Luckily, unlike the previous chemo, this one did not cause my legs or feet to swell. In fact, the previous swelling went away thanks to getting off the Avastin as well as changing my diet to reduce my salt intake. However, in the last 2 or 3 weeks or so my diet has very much gone to pot. I've been eating more junk food and red meat so my weight has come up a little bit; also, I think my feet are swelling a little bit so I really have to get control of what I'm eating again. I'm due to see the nephrologist in about 2 weeks. There shouldn't be any issue with my kidneys, though.

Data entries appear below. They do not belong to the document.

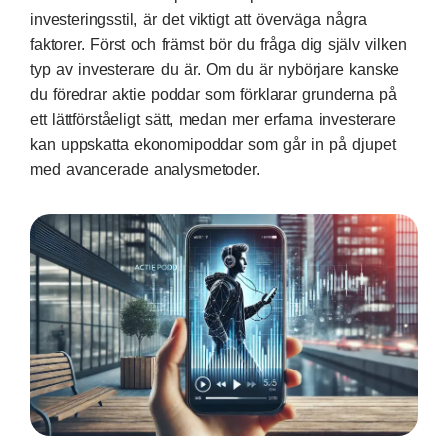
investeringsstil, är det viktigt att överväga några
faktorer. Först och främst bör du fråga dig själv vilken
typ av investerare du är. Om du är nybörjare kanske
du föredrar aktie poddar som förklarar grunderna på
ett lättförståeligt sätt, medan mer erfarna investerare
kan uppskatta ekonomipoddar som går in på djupet
med avancerade analysmetoder.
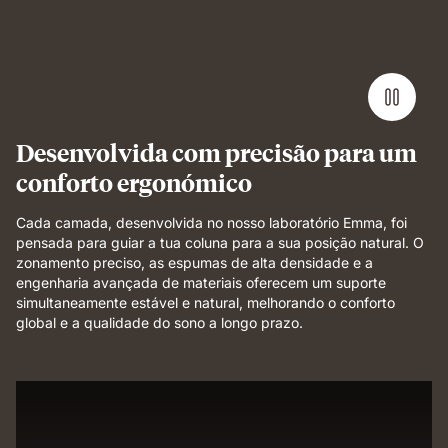
foam
layer
demonstrating
pressure
relief
and
even
Desenvolvida com precisão para um
support.
conforto ergonómico
Cada camada, desenvolvida no nosso laboratório Emma, foi
pensada para guiar a tua coluna para a sua posição natural. O
zonamento preciso, as espumas de alta densidade e a
engenharia avançada de materiais oferecem um suporte
simultaneamente estável e natural, melhorando o conforto
global e a qualidade do sono a longo prazo.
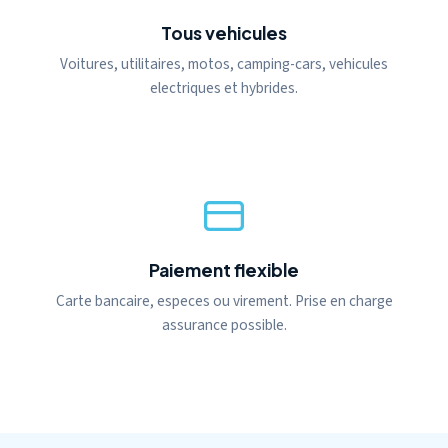
Tous vehicules
Voitures, utilitaires, motos, camping-cars, vehicules
electriques et hybrides.
Paiement flexible
Carte bancaire, especes ou virement. Prise en charge
assurance possible.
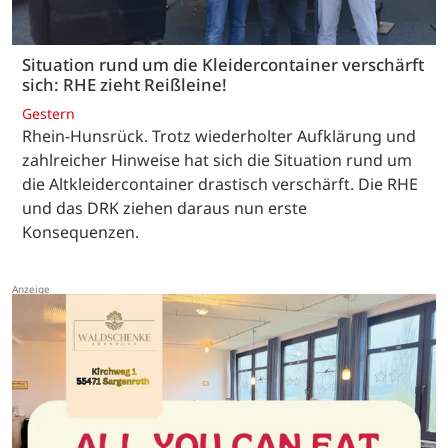
Situation rund um die Kleidercontainer verschärft
sich: RHE zieht Reißleine!
Gestern
Rhein-Hunsrück. Trotz wiederholter Aufklärung und
zahlreicher Hinweise hat sich die Situation rund um
die Altkleidercontainer drastisch verschärft. Die RHE
und das DRK ziehen daraus nun erste
Konsequenzen.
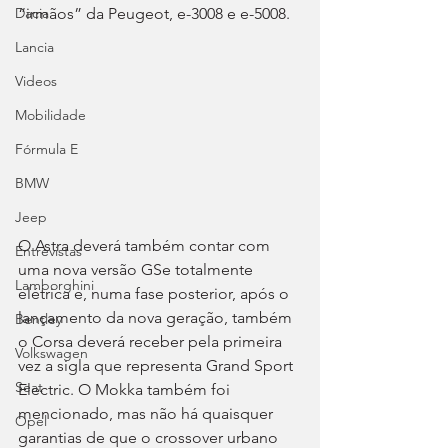
“irmãos” da Peugeot, e-3008 e e-5008.
Dacia
Lancia
Videos
Mobilidade
Fórmula E
BMW
Jeep
O Astra deverá também contar com 
Entrevistas
uma nova versão GSe totalmente 
Lamborghini
elétrica e, numa fase posterior, após o 
lançamento da nova geração, também 
Bentley
o Corsa deverá receber pela primeira 
Volkswagen
vez a sigla que representa Grand Sport 
Seat
Electric. O Mokka também foi 
mencionado, mas não há quaisquer 
Opel
garantias de que o crossover urbano 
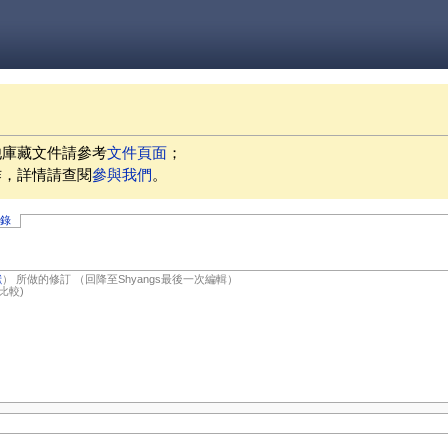
他庫藏文件請參考
文件頁面
；
作，詳情請查閱
參與我們
。
記錄
獻
）
所做的修訂
（回降至Shyangs最後一次編輯）
(比較)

Which brings us to my latest MRI on Wednesday. I saw my chemo oncologist Friday. He had the results and they were not good. The area which showed the cancer cells in the last MRI still shows cancer cells. And he said there are more cells growing in kind of a ring pattern around that area.
He spoke to my radiation oncologist, who said they really couldn't do any more radiation because of the two previous rounds of radiation; there's only so much radiation that they can do to the brain, and it doesn't seem to be helping anyway even if they could do more. They also said they feel surgery isn't really an option since I've already had two in that area, though I have the option to a talk to a neurosurgeon about it.
My chemo oncologist said he reached out to Penn Medicine to the doctor I saw previously to see if I qualified for the clinical trial.(By the way, I did not qualify for that particular trial based on my genetic testing.) So he sent her an email to see if there were any other trials going on; he has not heard back from her yet.
He also suggested I should contact Duke University because they have a lot of activity as far as trials for treatments of glioblastoma. CBS News did a report on one a while back that showed great promise. I shared it on Facebook at the time. I don't know if I can get into the trial or any of the logistics as far as how many times/how often would I have to go down there and for how long.
In the meantime my chemo oncologist said there are two more chemo drugs I can try, but they don't have much of a track record for treating glioblastoma. One that seems to be slightly more promising would be in pill form given every six weeks.The other would be given intravenously every 3 weeks. My thought is right now to start on the pill form of the chemo and then try and see what clinical trials are available either here or at Duke in the meantime, but I have to let the doctor know of my decision when I see him on the 26th of this month.
I had a suspicion that it was not going to be good news just because some of my issues have seemed to worsen recently. My left leg has been still kind of weaker, dragging my foot when I walk. The forefinger and thumb on my left hand are still giving me problems: gripping things, typing and holding my phone, getting out of chairs or using a toilet in the restroom --all of this has really become frustrating. To hopefully alleviate of this, my doctor increased the dose on the steriod Decadron (it had been stopped for a while and then I went back on it but at a lower dosage). So incompetent customer service people, Jehovah's Witnesses knocking at the door, ignorant drivers who don't like stopping for pedestrians with the right of way -- get ready for more ROID RAGE!